Avant d’analyser les impacts d’une telle mesure, regardons les grandes règles touchant le fractionnement de revenu de retraite qui s’appliquent depuis 2007.

Tout d’abord, mentionnons que le fractionnement de revenus est applicable sur les «revenus de pension» admissibles.

Ces revenus sont, au fédéral, les rentes provenant d’un RPA ainsi que les retraits d’un fonds enregistré de revenu de retraite (FERR). Aux fins fiscales, un fonds de revenu viager (FRV) est un FERR. Au Québec, on peut y ajouter les retraits d’un régime de participation différée aux bénéfices (RPDB) et d’un REER.

Afin d’être admissible au fractionnement, le client rentier doit recevoir le revenu dans une année où il est âgé d’au moins 65 ans au 31 décembre à moins qu’il s’agisse d’une rente issue d’un compte dont le conjoint était titulaire à la suite du décès de ce dernier.

Pour ces paiements ainsi que pour les rentes provenant de RPA (régimes de pension agréés), l’âge n’a pas d’importance au fédéral.

Le montant pouvant être attribué au conjoint doit être égal ou inférieur à 50 % du montant fractionnable. De plus, le choix du montant peut différer au fédéral et au Québec. Les montants ainsi attribués au conjoint ouvrent droit aux crédits pour revenu de pension aux deux paliers de gouvernement.

85 000 ménages touchés

C’est surtout sur ce plan que les règles ont changé au Québec dans le dernier budget. Alors que le Québec permettait le fractionnement de revenus avant 65 ans, ce dernier ne sera désormais plus possible à compter de cette année et cela inclut les rentes provenant de régimes de retraite.

En corrigeant cette «iniquité», Québec augmentera l’impôt de 85 000 ménages québécois qui bénéficient actuellement d’un avantage fiscal évalué à 52 M$ pour l’année financière 2014-2015.

Il y a donc des perdants dans ce budget : les personnes profitant du fractionnement de revenus avant l’âge de 65 ans. Il s’agit donc de personnes qui ont pris une retraite avant 65 ans et qui bénéficient d’une rente de leur régime de retraite de l’employeur. Certains se sont plaints de cette situation… le ventre quand même assez plein… pour la plupart.

Analysons quelques scénarios afin de mesurer l’impact de l’abolition de ce fractionnement.
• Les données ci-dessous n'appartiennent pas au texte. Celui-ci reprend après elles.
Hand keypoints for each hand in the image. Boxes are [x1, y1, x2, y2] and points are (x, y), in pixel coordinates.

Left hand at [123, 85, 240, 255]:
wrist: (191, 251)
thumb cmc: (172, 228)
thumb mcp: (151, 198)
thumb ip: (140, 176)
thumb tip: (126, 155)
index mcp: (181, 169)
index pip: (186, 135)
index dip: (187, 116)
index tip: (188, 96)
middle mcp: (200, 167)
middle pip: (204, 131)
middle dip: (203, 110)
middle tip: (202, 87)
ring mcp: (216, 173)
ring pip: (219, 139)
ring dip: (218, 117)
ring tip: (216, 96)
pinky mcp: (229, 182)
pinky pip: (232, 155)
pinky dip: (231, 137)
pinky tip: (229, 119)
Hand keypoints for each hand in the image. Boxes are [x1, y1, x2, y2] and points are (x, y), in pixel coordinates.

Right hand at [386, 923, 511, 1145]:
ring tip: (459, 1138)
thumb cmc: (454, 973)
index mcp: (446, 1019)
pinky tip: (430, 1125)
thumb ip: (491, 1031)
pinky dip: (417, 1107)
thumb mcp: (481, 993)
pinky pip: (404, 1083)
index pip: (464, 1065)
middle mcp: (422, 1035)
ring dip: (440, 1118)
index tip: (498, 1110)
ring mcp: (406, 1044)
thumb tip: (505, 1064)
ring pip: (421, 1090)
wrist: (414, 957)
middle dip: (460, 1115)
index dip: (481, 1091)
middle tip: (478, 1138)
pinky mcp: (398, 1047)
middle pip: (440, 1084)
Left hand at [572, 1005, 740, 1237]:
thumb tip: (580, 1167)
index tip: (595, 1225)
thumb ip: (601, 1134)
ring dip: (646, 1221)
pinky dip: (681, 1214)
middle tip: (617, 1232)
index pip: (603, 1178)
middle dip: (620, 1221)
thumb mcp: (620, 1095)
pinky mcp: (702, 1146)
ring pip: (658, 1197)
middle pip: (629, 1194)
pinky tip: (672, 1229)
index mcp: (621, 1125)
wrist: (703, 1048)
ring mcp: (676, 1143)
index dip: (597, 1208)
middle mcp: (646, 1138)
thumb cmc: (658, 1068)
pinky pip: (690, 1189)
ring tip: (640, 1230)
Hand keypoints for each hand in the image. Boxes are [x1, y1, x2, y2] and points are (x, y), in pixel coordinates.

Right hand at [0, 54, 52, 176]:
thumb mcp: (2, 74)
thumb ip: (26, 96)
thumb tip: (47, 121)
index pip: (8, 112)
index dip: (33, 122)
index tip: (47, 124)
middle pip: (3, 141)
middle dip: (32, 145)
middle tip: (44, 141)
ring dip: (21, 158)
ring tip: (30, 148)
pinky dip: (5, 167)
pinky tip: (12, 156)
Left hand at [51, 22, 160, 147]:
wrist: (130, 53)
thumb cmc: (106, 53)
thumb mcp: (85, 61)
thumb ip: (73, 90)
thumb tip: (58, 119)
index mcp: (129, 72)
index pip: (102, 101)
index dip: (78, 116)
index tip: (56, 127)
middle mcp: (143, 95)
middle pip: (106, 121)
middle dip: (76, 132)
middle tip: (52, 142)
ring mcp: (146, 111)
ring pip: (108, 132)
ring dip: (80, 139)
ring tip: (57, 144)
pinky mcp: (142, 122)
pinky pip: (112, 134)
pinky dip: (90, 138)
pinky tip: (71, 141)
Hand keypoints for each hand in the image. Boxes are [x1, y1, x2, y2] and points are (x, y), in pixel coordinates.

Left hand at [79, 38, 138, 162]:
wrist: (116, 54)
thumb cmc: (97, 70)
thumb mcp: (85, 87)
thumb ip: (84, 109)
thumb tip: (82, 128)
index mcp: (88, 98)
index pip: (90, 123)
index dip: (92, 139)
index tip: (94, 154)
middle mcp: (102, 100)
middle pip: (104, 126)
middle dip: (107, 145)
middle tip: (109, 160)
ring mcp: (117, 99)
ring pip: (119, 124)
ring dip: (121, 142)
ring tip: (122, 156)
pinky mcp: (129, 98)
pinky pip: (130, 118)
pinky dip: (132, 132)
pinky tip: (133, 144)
Le tableau «Perte sèche due aux nouvelles règles» indique, pour différents niveaux et répartitions de revenus dans un couple, l’impact de cette mesure pour un couple de clients.

On constate donc qu’un couple ayant un revenu de retraite de 100 000 $ accuse une perte maximale de moins de 2 500 $ par an.

Toutefois, aujourd’hui, il est plutôt rare qu’un seul conjoint gagne la totalité ou presque des revenus d’un couple.

Il semble donc que les deux premières colonnes ne s’appliquent pas souvent. L’impact le plus significatif se fait sentir sur un revenu familial de 25 000 $. En fait, ce n’est pas le montant d’impôt qui varie, mais la cotisation au Fonds des services de santé (FSS). La cotisation FSS est payée sur la déclaration de revenu chaque année mais, en théorie, ce n’est pas de l’impôt. Les revenus de travail sont exclus de cette cotisation, mais pas les revenus de retraite.

Il s’agit donc d’un impact de moins de 1 000 $ pour la très grande majorité des couples. Et si les couples dont le revenu de retraite fractionnable est de 100 000 $ (en plus des autres sources de revenus) ont un budget si serré qu’ils en sont à 1 000 $ près (avant 65 ans, je le rappelle), je me demande pourquoi ils ont décidé de prendre leur retraite…

La prochaine fois que vous entendrez des clients dire qu’ils sont victimes d’une injustice en raison du changement effectué par Québec, rappelez-leur simplement que la situation était injuste avant ce budget, alors que les bénéficiaires de régimes de retraite à prestations déterminées avaient droit au fractionnement de revenu, et les autres non.